I had a DroidX for 2 years and never got to the point where I felt I couldn't recover, but I'm feeling a bit lost here. I'm not sure what I did wrong, but after attempting to install UKB, I can no longer get into my phone.

- sits at the HTC screen forever until I force a power restart
- the phone shows up when I do a fastboot devices (in fastboot)
- the phone does not show up on an adb devices in bootloader
- in recovery (I have CWR), when I go to Restore it tells me the it "Couldn't open directory. No files found."
- try to install from sdcard and get "failed to open driver control: No such file or directory" and then drops to sideload (which I can't do since I can't get it to show in adb)

Any ideas? Am I boned?


----------



## mopartonyg (Jul 16, 2011)

[sup]if u can get into cwr cant u factory wipe data and cache and reflash the rom? did u flash the boot img also? I don't think u are done yet[/sup]


----------



## lutious (Jul 5, 2011)

I can factory wipe the data/cache/etc, but I can't reflash the rom. It is saying it isn't there. The whole phone looks pretty empty.


----------



## krtlarson (Oct 8, 2011)

lutious said:


> I can factory wipe the data/cache/etc, but I can't reflash the rom. It is saying it isn't there. The whole phone looks pretty empty.

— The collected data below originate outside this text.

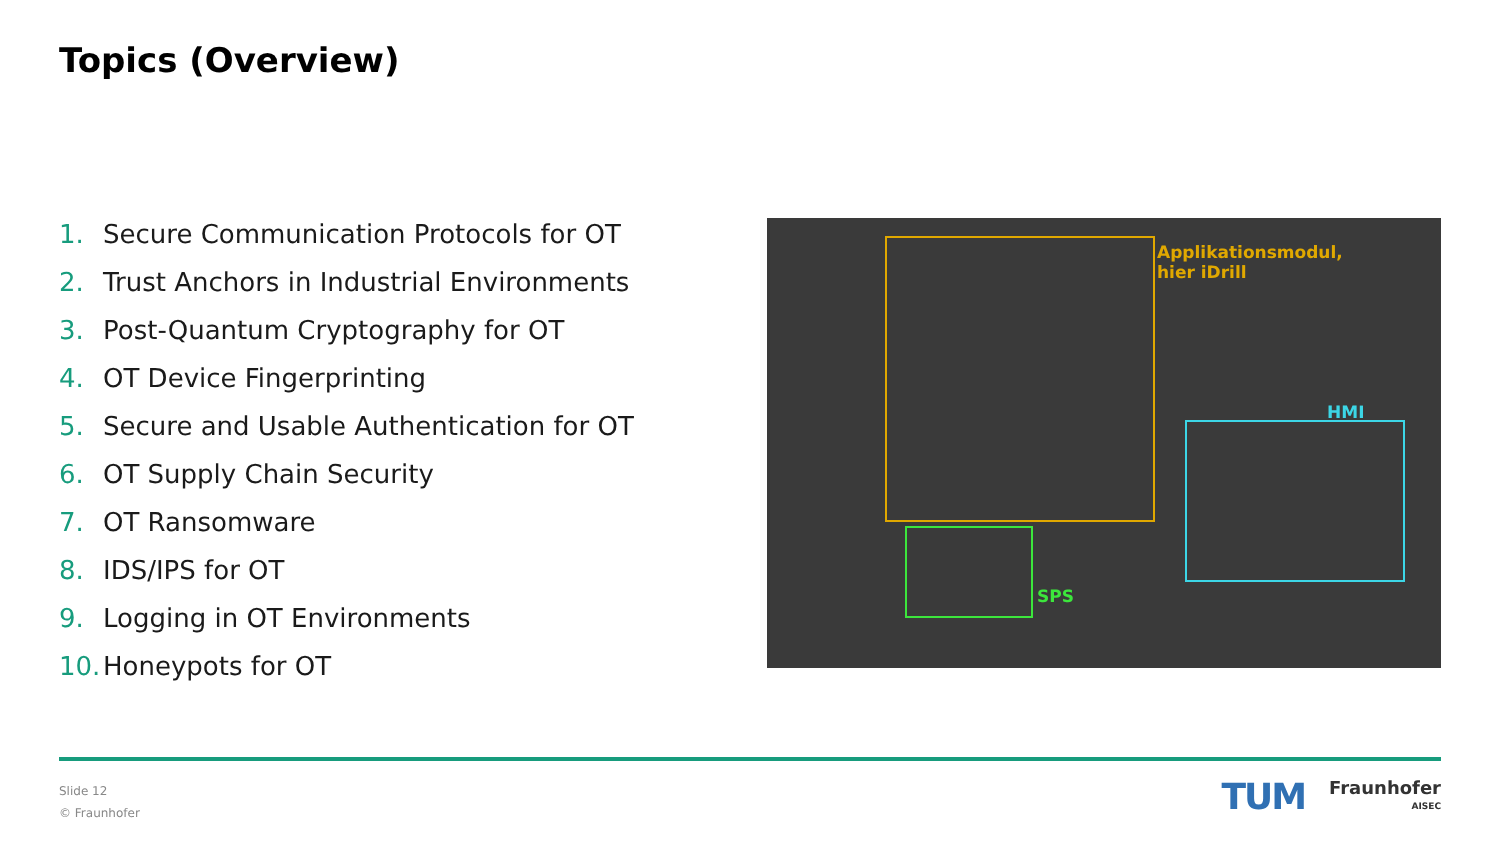Topics (Overview)
1. Secure Communication Protocols for OT
2. Trust Anchors in Industrial Environments
3. Post-Quantum Cryptography for OT
4. OT Device Fingerprinting
5. Secure and Usable Authentication for OT
6. OT Supply Chain Security
7. OT Ransomware
8. IDS/IPS for OT
9. Logging in OT Environments
10. Honeypots for OT
Applikationsmodul,
hier iDrill
HMI
SPS
Slide 12
© Fraunhofer
TUM
Fraunhofer
AISEC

Install twrp recovery and see if your files show up then. 
Sent from my HTC6435LVW using RootzWiki


----------



## lutious (Jul 5, 2011)

Since I was able to get to fastboot, I did go ahead and push twrp. My files still were not seen. It's like the entire thing just got wiped. Perhaps I mis-hit something, but I sure don't think so. In TWRP, the phone did finally show up on an adb devices though, so I was able to push the ukb zip over to it and run through the install. It seems to have worked just fine. I had it lock up last night, but it was doing that to me that last time I installed ukb too.


----------



## sk8 (Jul 16, 2011)

Adb devices will never work in boot loader.

Fastboot is for bootloader

Adb is for recovery or once android has been booted.

Sent from my Galaxy Nexus using Tapatalk 2


----------



## lutious (Jul 5, 2011)

Good to know. I thought switching between "Bootloader" and "Fastboot" in the HTC recovery switched between the two. I wasn't able to adb when I was in CWRecovery either though. Oh well. It worked in TWRP, and I seem to be running smoothly now, so I'm happy at least. lol


----------



## krtlarson (Oct 8, 2011)

lutious said:


> Good to know. I thought switching between "Bootloader" and "Fastboot" in the HTC recovery switched between the two. I wasn't able to adb when I was in CWRecovery either though. Oh well. It worked in TWRP, and I seem to be running smoothly now, so I'm happy at least. lol


Glad to help.

Sent from my HTC6435LVW using RootzWiki


----------